Exercise details » I would like the entries transcribed word for word, please, with the pictures removed.

Data records »
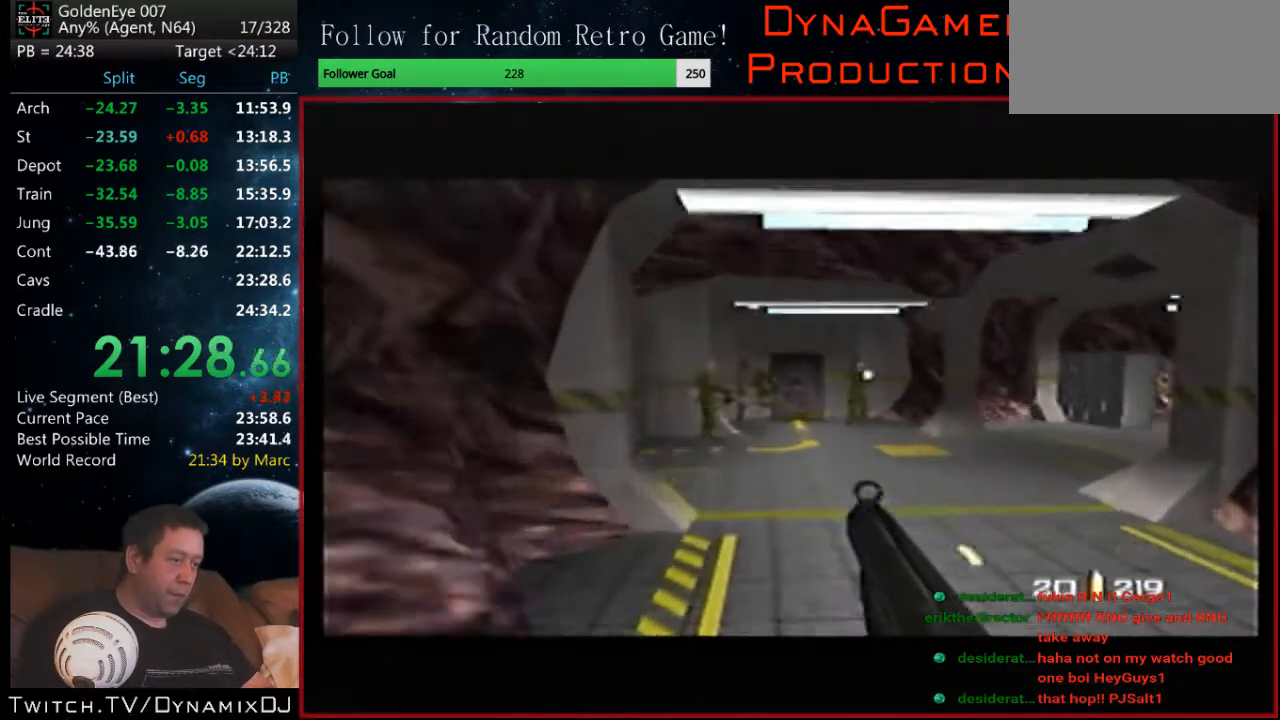
{"buttons": ["Z", "C_RIGHT", "C_UP"], "left_stick": "center", "events": [[300, "left_stick", "center"], [400, "C_RIGHT", "down"]]}
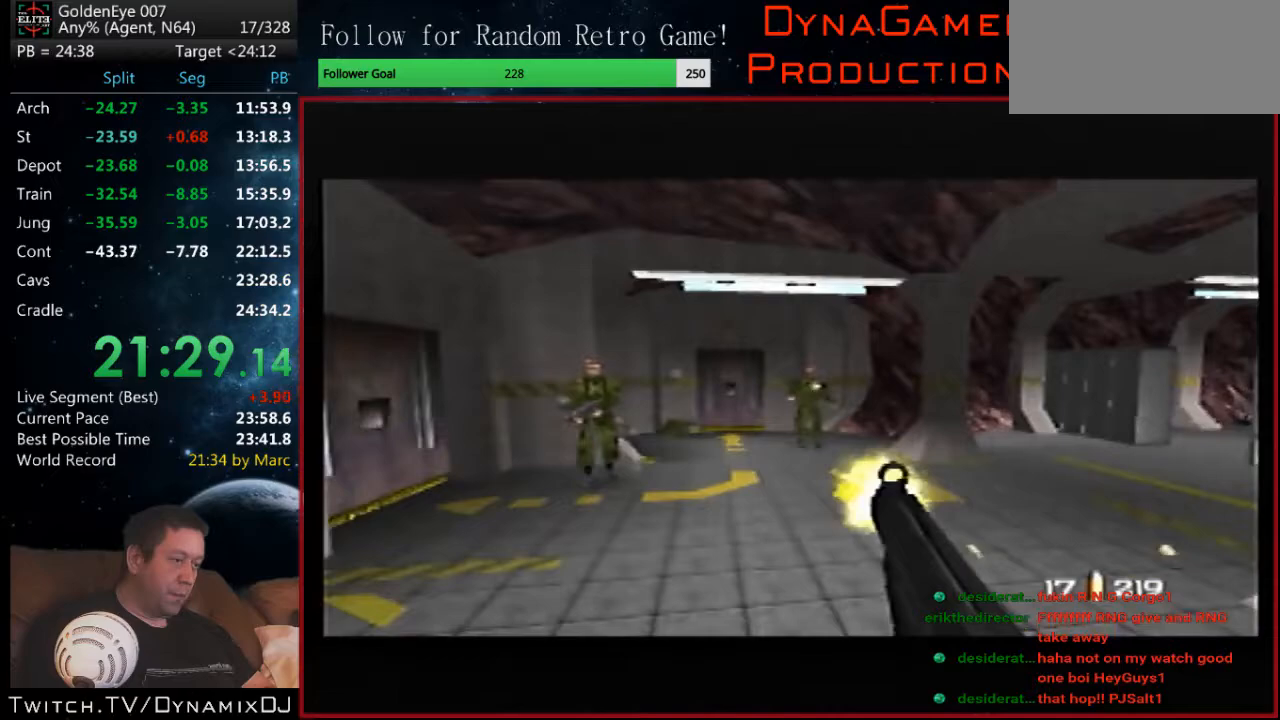
{"buttons": ["C_RIGHT", "C_UP"], "left_stick": "up", "events": [[200, "left_stick", "up-right"], [267, "Z", "up"], [300, "left_stick", "up"]]}
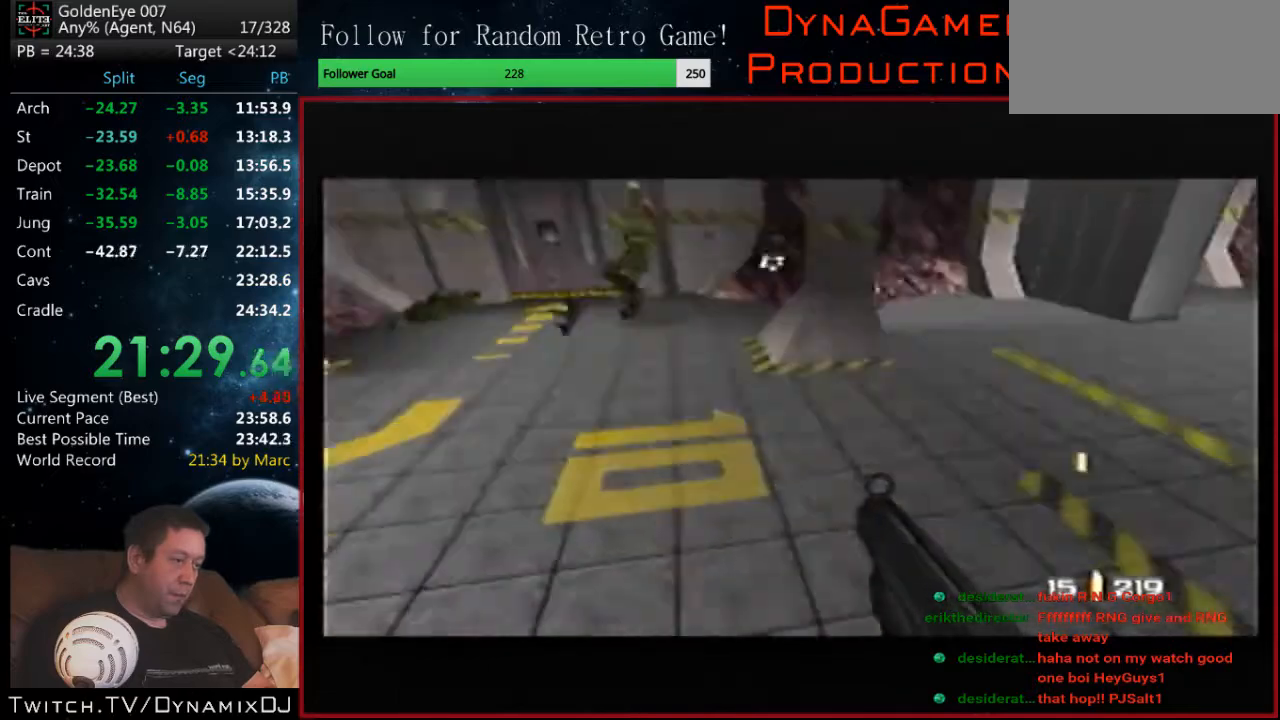
{"buttons": ["B", "C_RIGHT", "C_UP"], "left_stick": "center", "events": [[67, "left_stick", "center"], [200, "left_stick", "right"], [333, "left_stick", "center"], [467, "B", "down"]]}
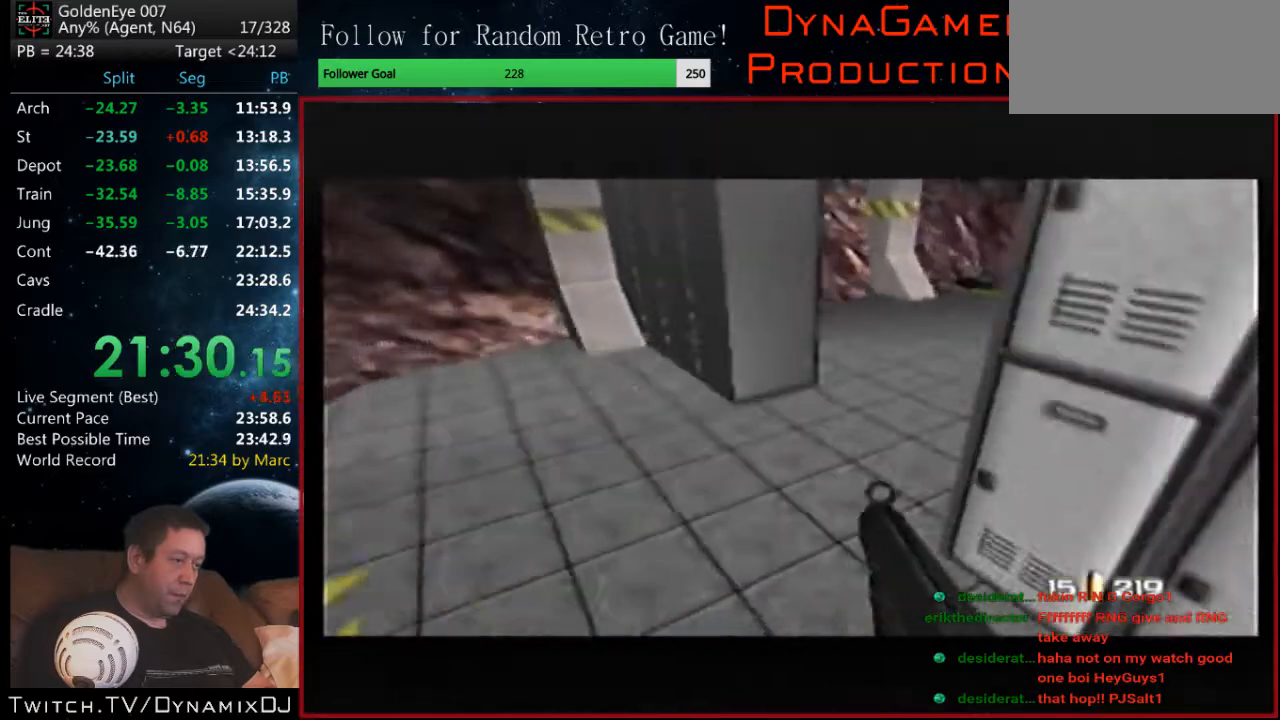
{"buttons": ["C_RIGHT", "C_UP"], "left_stick": "right", "events": [[100, "B", "up"], [133, "left_stick", "left"], [400, "left_stick", "right"]]}
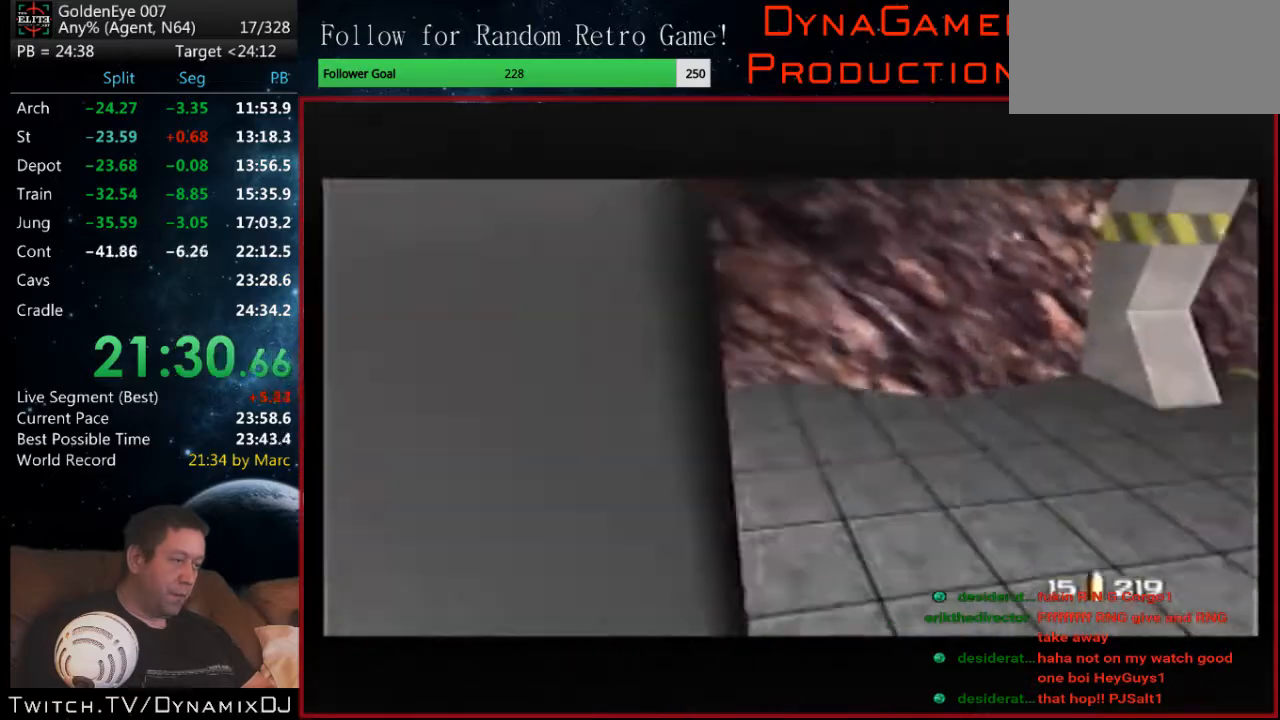
{"buttons": ["C_LEFT", "C_UP"], "left_stick": "left", "events": [[100, "left_stick", "center"], [433, "left_stick", "left"], [467, "C_LEFT", "down"], [500, "C_RIGHT", "up"]]}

Solution to the problem »
{"buttons": ["Z", "C_RIGHT", "C_UP"], "left_stick": "center", "events": [[300, "left_stick", "center"], [400, "C_RIGHT", "down"]]}
{"buttons": ["C_RIGHT", "C_UP"], "left_stick": "up", "events": [[200, "left_stick", "up-right"], [267, "Z", "up"], [300, "left_stick", "up"]]}
{"buttons": ["B", "C_RIGHT", "C_UP"], "left_stick": "center", "events": [[67, "left_stick", "center"], [200, "left_stick", "right"], [333, "left_stick", "center"], [467, "B", "down"]]}
{"buttons": ["C_RIGHT", "C_UP"], "left_stick": "right", "events": [[100, "B", "up"], [133, "left_stick", "left"], [400, "left_stick", "right"]]}
{"buttons": ["C_LEFT", "C_UP"], "left_stick": "left", "events": [[100, "left_stick", "center"], [433, "left_stick", "left"], [467, "C_LEFT", "down"], [500, "C_RIGHT", "up"]]}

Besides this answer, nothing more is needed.